きっと、俺が正門にいないことを見て、ホッとしているに違いない。
やっと諦めたかと、笑っていることだろう。
明日になってそれを再開したところで、俺の本気さは以前のように伝わる自信もない。
「……あっけなかったな。でも、元々無理だったんだ」
喪失感に包まれながらも、なぜかやり切った充足感もあった。
そして、今までの張り詰めたものが一気に弾けたように体の力が抜けていって。
やがて自然と意識を失っていた。
◇
「嘘つき」
夢を見ているのだろうか。
ぼんやりする意識の中で、先輩の声がした、気がした。
「……ん?」
「あ。目、覚めた?」
「……氷女乃先輩!?」
俺の耳に届いた澄んだ声に反応して目を開けると、そこには俺が毎朝待ち焦がれていた氷女乃先輩の美しい顔があった。
突然のことに俺は慌てて体を起こす。
「ど、どうしてここに?」
「君に文句、言いに来たの」
「も、文句?」
ベッドの横の椅子に腰掛けてこっちを見る先輩はいつものように冷静な態度だが、しかし少しばかり怒っているようにも見えた。

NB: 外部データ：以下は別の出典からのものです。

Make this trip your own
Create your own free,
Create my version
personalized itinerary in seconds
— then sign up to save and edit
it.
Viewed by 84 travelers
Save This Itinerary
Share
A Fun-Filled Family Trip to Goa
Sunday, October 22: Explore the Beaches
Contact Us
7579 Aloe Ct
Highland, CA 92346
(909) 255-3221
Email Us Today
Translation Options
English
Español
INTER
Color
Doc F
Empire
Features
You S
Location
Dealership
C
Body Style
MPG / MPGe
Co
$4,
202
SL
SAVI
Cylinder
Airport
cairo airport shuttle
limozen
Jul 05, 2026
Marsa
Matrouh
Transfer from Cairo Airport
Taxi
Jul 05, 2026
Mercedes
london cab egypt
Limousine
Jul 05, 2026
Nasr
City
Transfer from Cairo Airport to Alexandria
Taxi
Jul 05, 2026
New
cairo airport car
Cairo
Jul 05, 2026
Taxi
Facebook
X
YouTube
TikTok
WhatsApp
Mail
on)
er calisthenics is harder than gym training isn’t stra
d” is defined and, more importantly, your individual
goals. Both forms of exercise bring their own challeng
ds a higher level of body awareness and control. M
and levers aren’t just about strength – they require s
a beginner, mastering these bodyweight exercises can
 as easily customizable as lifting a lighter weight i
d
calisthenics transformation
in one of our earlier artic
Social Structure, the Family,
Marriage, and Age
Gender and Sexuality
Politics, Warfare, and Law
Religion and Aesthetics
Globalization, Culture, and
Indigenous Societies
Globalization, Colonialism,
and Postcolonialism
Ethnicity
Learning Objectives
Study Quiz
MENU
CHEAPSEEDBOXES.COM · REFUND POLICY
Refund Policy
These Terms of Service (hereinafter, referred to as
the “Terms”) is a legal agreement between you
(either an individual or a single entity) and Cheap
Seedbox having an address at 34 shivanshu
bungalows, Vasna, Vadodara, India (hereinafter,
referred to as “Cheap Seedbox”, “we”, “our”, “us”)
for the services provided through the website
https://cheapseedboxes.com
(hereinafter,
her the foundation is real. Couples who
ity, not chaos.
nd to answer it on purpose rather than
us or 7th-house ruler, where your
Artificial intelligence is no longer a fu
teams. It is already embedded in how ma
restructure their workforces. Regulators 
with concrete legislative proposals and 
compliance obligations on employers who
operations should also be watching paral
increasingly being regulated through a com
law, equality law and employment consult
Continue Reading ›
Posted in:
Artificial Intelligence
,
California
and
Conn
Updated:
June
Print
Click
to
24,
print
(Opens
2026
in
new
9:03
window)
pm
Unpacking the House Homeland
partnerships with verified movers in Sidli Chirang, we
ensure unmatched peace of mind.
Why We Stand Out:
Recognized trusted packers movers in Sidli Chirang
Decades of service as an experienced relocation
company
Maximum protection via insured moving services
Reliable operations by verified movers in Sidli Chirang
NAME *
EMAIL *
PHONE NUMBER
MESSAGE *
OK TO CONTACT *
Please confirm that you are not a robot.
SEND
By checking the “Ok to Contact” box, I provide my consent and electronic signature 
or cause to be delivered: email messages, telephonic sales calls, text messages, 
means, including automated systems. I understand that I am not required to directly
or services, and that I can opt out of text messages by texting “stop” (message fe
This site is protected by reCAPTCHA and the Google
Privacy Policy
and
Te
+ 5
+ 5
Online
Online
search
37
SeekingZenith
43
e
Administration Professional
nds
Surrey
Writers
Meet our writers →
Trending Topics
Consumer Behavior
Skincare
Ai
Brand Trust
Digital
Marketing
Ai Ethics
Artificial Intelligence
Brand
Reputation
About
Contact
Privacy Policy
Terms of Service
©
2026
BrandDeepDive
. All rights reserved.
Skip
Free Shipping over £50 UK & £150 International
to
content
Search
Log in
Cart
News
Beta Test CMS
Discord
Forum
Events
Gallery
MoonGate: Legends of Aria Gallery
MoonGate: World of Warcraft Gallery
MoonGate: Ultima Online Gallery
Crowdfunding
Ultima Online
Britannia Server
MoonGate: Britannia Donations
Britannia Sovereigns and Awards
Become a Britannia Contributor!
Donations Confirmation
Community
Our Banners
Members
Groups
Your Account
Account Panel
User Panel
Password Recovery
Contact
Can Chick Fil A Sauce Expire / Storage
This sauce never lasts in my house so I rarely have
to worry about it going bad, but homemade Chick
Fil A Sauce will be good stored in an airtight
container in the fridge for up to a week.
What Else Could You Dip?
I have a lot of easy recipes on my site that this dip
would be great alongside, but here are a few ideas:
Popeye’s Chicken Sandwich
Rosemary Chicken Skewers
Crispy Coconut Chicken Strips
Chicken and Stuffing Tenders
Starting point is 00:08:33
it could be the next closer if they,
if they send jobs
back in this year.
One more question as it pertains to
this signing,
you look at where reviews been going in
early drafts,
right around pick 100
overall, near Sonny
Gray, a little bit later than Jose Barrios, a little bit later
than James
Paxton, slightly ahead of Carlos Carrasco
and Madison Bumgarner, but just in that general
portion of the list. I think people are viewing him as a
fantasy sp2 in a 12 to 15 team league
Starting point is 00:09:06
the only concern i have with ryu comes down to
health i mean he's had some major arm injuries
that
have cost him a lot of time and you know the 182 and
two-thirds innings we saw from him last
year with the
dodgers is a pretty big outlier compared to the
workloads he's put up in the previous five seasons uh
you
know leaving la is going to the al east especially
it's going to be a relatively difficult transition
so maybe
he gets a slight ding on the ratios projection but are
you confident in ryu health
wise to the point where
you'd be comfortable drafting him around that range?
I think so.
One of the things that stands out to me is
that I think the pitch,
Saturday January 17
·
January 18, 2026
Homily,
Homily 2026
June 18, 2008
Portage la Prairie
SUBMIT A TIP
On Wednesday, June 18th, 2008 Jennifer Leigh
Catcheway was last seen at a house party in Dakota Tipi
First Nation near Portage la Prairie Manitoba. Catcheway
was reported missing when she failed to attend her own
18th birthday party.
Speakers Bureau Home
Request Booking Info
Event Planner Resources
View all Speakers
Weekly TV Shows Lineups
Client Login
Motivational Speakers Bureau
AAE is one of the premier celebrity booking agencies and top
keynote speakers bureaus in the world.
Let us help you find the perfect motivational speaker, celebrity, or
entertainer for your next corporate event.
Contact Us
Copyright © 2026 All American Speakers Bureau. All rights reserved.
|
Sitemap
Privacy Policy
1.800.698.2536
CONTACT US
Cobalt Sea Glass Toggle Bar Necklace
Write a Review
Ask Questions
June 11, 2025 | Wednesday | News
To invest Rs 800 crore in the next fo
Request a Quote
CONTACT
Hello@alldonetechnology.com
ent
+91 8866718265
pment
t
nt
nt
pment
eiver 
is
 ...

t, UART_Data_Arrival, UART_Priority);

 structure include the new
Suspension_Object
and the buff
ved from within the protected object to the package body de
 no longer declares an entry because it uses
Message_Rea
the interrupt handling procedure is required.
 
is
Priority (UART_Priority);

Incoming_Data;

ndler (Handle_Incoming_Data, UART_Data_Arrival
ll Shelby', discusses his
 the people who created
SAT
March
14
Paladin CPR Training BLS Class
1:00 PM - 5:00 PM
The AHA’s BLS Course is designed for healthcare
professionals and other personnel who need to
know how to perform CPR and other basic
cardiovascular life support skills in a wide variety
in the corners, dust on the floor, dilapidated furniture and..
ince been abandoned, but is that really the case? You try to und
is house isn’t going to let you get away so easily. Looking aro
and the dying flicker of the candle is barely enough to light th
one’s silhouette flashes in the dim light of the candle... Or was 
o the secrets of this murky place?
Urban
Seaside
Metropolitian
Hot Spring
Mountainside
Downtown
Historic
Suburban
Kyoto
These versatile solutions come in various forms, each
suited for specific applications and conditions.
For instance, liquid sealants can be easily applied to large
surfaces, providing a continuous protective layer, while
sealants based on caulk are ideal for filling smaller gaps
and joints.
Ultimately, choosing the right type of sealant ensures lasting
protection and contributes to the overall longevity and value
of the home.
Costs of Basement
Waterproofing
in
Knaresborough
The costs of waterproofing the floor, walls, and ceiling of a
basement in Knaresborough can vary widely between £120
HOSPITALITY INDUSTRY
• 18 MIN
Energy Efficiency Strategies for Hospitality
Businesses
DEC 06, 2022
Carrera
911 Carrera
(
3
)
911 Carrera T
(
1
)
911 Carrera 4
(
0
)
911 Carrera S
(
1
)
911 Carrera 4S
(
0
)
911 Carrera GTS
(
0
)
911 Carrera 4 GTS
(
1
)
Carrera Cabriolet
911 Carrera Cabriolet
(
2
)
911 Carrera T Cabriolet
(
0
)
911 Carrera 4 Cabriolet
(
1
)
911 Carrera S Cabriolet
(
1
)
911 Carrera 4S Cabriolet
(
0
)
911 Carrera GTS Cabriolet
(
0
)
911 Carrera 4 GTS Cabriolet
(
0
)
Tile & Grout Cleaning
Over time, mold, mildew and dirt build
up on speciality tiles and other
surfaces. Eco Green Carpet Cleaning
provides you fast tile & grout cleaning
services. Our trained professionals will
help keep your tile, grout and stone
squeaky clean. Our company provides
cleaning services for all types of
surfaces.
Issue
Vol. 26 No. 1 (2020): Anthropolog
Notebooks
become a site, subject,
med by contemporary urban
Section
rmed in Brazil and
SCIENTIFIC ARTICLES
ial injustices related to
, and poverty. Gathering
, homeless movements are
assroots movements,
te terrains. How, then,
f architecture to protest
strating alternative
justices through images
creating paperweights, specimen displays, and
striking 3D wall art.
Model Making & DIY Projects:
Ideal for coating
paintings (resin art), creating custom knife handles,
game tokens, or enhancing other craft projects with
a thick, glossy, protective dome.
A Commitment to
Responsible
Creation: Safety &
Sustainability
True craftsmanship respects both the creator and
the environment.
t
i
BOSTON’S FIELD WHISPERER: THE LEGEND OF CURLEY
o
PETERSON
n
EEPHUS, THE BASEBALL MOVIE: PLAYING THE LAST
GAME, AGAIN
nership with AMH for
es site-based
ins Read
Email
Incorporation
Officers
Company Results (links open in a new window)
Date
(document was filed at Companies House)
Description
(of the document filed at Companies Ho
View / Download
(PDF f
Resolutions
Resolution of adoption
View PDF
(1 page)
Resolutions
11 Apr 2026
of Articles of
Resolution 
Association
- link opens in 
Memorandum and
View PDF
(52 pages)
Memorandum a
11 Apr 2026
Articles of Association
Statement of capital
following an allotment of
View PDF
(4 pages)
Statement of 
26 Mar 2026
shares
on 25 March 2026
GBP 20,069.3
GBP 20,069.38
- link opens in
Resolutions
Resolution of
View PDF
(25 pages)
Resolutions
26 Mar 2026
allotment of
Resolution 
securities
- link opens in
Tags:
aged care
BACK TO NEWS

初めて、感情らしきものが垣間見えたことで俺はドキッとしたが、しかし文句と言われて少し戸惑う。
先輩は淡々と話し出す。
「今日も正門で待ってるって、そう言ったのにいなかったから。嘘つきは嫌い」
「そ、それは……ごめんなさい、ちゃんと朝から待ってたんですけど体調が悪くなって」
「……わかってる。意地悪だったよね」
「せ、先輩?」
「毎日、言うんでしょ?」
「え?」
「好きって……今日は言わないの?」
「あ、いえ、でも……」
「もう、私に愛想尽かした?」
「い、いえ! そんなわけないじゃないですか」
「じゃあ、言えば?」
「……好き、です。俺、今日もちゃんと先輩のこと、好きです」
「そ。明日も正門で待つの?」
「も、もちろんです。迷惑じゃなければ、ですが」
「迷惑じゃない。でも、一つ聞いていい?」
「は、はい? なんでしょうか」
「朝にしか、会いにこないのはなんで?」
「そ、それは……あんまりしつこいと迷惑かなと」
「迷惑じゃないって言ったら、会いにくる?」
「そ、それはもちろんそうしたいですけど……え、あの、それって」
「好きなら、毎時間会いに来て。じゃないと、本気だと信じないから」
そう言って、カタッと椅子から立ち上がるたと先輩はさっさと出口の方まで向かっていく。
そして保健室の扉を開いてから、俺の方を振り向いて「毎時間、来ないと信じないから」と。
念を押すようにそう告げて、部屋を出て行った。